EXCERPTED PASSAGE below:
If you people really want to believe in the word of someone like Phile Jones and you really believe that there was a fair hearing in Britain that found him innocent of all mis-deeds… I have some guaranteed winning lottery tickets and ocean front property in Arizona with your name on it.
Phil Jones is exhonerated in Britain and Michael Mann is exhonerated by Penn State, there hasn’t been this much white paint going on fences since Ralph Maccio starred in the Karate Kid. Aiiii Painta Fence Daniel-San

John Murphy
May 27, 2010 11:33 pm

Zeke
I always love those graphs. 0.6C in 130 years. No wonder I feel like a boiled egg!

May 27, 2010 11:39 pm

By the way words of wisdom to people like Zeke and Carrot Eater… show a little respect to Mr. Watts and Mr. Sexton, these guys have more knowledge, wisdom, and class than most people in the AGW arena.
Don’t believe their side if you chose to blindly follow Phil Jones but unlike Jones, Mann et al. their science is not blind nor is it lacking a great deal of rock solid evidence behind it. That is your right. You two guys aren’t obnoxious like some but you seem to give credence and dead sea scroll truth to the words of James Hansen.
I’m conservative but in my opinion one of the few things Bush Jr. did before he handed over the keys to Obama was slap a gag order on one Mr. Hansen. The GISS has constantly mishandled data, published un-verified data and Mr. Hansen continues to violate a Presidential Gag Order which has not been lifted I might remind you.

May 27, 2010 11:42 pm

regarding Alan Power’s comments.
Yes last year Mr. Gore spoke before dozens of high schools.
He told them on numerous occasions throughout his cultic speach… “Your parents aren’t as wise as you, they don’t know about this stuff.” Go home and tell your parents they are dumb when it comes to global warming and demand they get with it.
I wonder how he would like it if I went to his son that he mentions in his Global warming rhetoric, and told him. He Gore Jr. Your father is an idiot and doesn’t know what he’s talking about, tell him to put his head back on his shoulders and get his facts straight?

May 27, 2010 11:43 pm

Not that I would ever speak ill of the former future president.
All hail Al Gore, the inventor of the internet.

carrot eater
May 27, 2010 11:43 pm

Stephen Pruett
“Furthermore, when it is not raw, are the actual programs used to adjust the data and the reasons some data were adjusted but not not other data, available anywhere?”
Releasing programs that recreate the entire thing is only possible when the process is 100% automated. This is the case for GISS, and their code is available on their website (http://data.giss.nasa.gov/gistemp/sources/), and it’s been picked over and re-written for clarity here: http://clearclimatecode.org/about/
For the USHCN v2.0 (which is the current version), the code is also available, and it should be available for GHCN v3.0 when that comes out.
End of EXCERPTED PASSAGE.
DATASET RECORDS below:
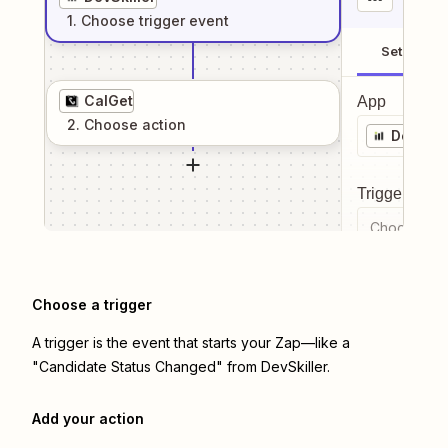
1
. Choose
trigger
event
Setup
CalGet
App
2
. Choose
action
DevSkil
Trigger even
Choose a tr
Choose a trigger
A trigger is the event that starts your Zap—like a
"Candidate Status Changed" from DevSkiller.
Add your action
End of DATASET RECORDS.
DATASET RECORDS below:
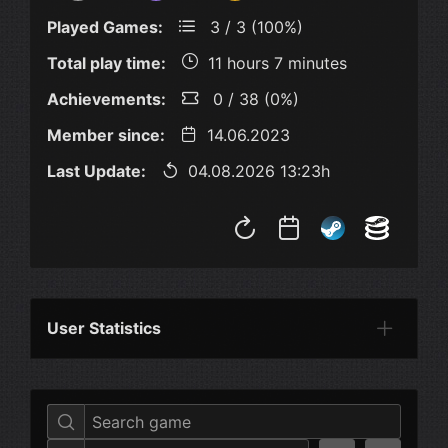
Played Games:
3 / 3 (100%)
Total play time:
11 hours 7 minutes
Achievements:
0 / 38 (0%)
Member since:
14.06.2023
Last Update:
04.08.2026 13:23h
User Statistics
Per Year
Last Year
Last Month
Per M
End of DATASET RECORDS.
DATASET RECORDS below:
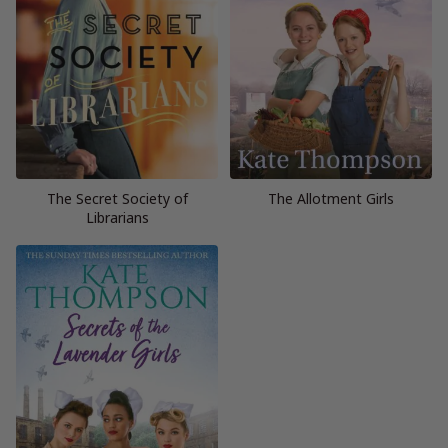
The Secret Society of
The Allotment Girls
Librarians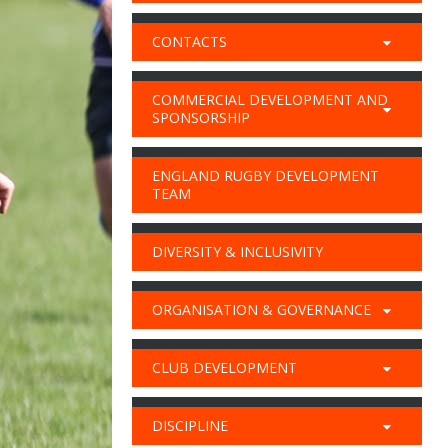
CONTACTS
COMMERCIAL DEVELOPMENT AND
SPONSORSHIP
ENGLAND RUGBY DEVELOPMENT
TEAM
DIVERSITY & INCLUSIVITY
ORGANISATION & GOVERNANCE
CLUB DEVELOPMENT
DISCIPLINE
End of DATASET RECORDS.
### GOAL OF THE EXERCISE
Continue the comment thread about climate data and Phil Jones from the point where it stops.

### RESULT FOR THIS TASK
“and if the programs are not available, it is impossible to determine if there were mistakes.”
This isn’t at all true. You can figure out that somebody made a mistake without looking at their code. You do it by independently doing your own calculations, and seeing that your results don’t match. You can try to implement their methods (which are described in detail in a bunch of papers) or come up with your own methods. Both have been done in the past months by several people.

carrot eater
May 28, 2010 12:08 am

EM Smith
“At NOAA you can get highly PROCESSED data food product, NOT raw data.
Their QA process changes the “data”. Oh, and notice that the “monthly means” used by GIStemp are a computed product, so by definition are not “raw”.”
The GHCN QC process only changes the data in that outlier months are tossed out and moved into the QC file, where you can see exactly what’s been tossed out. They are not replaced with anything but the missing data flag.
But yes, monthly means are the result of somebody taking an average, so they’re only raw inasmuch as an average is raw.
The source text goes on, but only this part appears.